*Provided text:*
%%

Are You Looking For A Job Or A Calling: Responses

A selection of excerpted responses to Michael Lewis’s “Job Versus Calling” article posted above.  I’ve kept the typography true to the senders, while their names are withheld.

I’m a radio engineer & build radios for rockets and satellites…..all I ever talked about since jr. high school. I think it was a calling & agree that you build your life around a calling to the detriment of your life outside the calling. I agree with you on this point. In fact I’m at work now at 6:16pm.

Think a lot if us out there are asking ourselves those very questions. I was fortunate enuf to play the game for 15 years (and still am, though I feel as if I’m as close as a Gen X’er can be to a D-day soldier storming the beaches, watching my friends go down beside me, amazed I’m still standing) so I think its easier to pursue a calling w/out having to worry abt ur next paycheck. Truly hope the next generation of smart kids does something with their lives. Its only now, at 38, that I’m going to try to do something with mine that means more than just where the next trade is.

Your piece really resonated the theme of the sense of entitlement of the generation currently of this vintage. Excitement? Satisfaction? Fulfillment? I remember graduating in ’82 during a similar difficult environment and was more than grateful to be making photo copies at Kidder, Peabody!

%%

*Information provided:*
%%

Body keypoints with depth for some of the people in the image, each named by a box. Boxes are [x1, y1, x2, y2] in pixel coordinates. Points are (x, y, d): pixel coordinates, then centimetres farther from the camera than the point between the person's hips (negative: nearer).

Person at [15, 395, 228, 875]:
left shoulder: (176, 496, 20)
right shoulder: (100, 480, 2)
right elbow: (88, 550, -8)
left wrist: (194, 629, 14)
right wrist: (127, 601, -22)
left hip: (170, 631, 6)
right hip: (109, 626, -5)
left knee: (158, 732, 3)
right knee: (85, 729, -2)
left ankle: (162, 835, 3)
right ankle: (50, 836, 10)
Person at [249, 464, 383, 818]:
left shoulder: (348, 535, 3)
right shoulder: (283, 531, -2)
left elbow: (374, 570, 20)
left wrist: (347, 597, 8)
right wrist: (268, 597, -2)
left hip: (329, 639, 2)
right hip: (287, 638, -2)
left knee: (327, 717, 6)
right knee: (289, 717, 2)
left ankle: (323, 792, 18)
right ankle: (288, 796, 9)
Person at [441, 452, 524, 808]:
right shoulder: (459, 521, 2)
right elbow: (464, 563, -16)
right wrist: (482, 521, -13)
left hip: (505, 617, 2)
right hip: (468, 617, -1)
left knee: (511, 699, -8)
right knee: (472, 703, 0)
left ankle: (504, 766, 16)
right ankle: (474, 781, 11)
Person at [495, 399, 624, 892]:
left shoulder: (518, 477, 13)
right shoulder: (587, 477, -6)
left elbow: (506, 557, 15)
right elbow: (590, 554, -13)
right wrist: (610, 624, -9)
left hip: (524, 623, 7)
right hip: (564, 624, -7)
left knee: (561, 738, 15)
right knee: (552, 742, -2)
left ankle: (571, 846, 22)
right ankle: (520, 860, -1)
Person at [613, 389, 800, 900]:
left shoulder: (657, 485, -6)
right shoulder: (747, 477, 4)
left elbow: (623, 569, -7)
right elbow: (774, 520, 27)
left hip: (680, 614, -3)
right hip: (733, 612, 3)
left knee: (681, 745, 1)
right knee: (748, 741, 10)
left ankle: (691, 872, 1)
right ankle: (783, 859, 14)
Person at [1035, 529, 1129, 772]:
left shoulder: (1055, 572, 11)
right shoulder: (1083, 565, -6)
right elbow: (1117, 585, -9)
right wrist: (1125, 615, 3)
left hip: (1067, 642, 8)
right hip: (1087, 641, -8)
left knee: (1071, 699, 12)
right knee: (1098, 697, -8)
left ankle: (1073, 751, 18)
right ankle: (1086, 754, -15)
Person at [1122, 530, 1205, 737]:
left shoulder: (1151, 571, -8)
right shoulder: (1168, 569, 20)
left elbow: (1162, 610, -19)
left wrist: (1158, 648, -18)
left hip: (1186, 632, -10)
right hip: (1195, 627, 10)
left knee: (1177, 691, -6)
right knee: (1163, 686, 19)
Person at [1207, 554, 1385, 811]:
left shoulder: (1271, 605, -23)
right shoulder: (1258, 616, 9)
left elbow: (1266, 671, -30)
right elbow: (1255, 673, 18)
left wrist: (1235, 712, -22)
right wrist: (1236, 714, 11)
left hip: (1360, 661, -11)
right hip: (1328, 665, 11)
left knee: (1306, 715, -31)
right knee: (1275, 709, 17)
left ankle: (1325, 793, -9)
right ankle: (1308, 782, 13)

%%

*Work order 1:* Render the part of the records that opens with the line containing "right elbow: (1255, 673, 18)" and runs through the end of the records as a two-column CSV with the header keypoint,position. Give one row per record, with each field quoted and any line breaks replaced by spaces.
*Work order 2:* Extend the reader responses to the job-versus-calling article, picking up after the last response shown.

*Answer box 1:*
keypoint,position
"right elbow:","(1255, 673, 18)"
"left wrist:","(1235, 712, -22)"
"right wrist:","(1236, 714, 11)"
"left hip:","(1360, 661, -11)"
"right hip:","(1328, 665, 11)"
"left knee:","(1306, 715, -31)"
"right knee:","(1275, 709, 17)"
"left ankle:","(1325, 793, -9)"
"right ankle:","(1308, 782, 13)"

*Answer box 2:*
I think there are a ton of guys just like this. People who came to Wall Street not because they enjoy finance but because they thought it was the fastest way to make a quick buck!

I wanted to make a comment and perhaps you could pass it one to the guy who wrote to you.
To Anthony: Even if you find your calling, conditions might not permit it, and that pursuit could be costly. If you decide to make the leap, ask yourself if you can live with the worst case scenario.

I think your assessment of the impact of the decline on young people in the industry captures the essence of the mood here in NY and elsewhere.
As a 25 year-old hedge fund employee, and former boutique Investment Bank employee, I sympathize with ‘Andrew’. For better or worse, however, the majority of my cohorts seemed to either ignore or not fully appreciate the irrationality of entering a perceived ‘no-risk’ career path such as Investment Banking. . . .
I, for one, feel fortunate to be a young man witnessing the historic events of 2008 despite the stress related to the fallout. These stresses surely pale in comparison to the stresses of those with real responsibilities . . . .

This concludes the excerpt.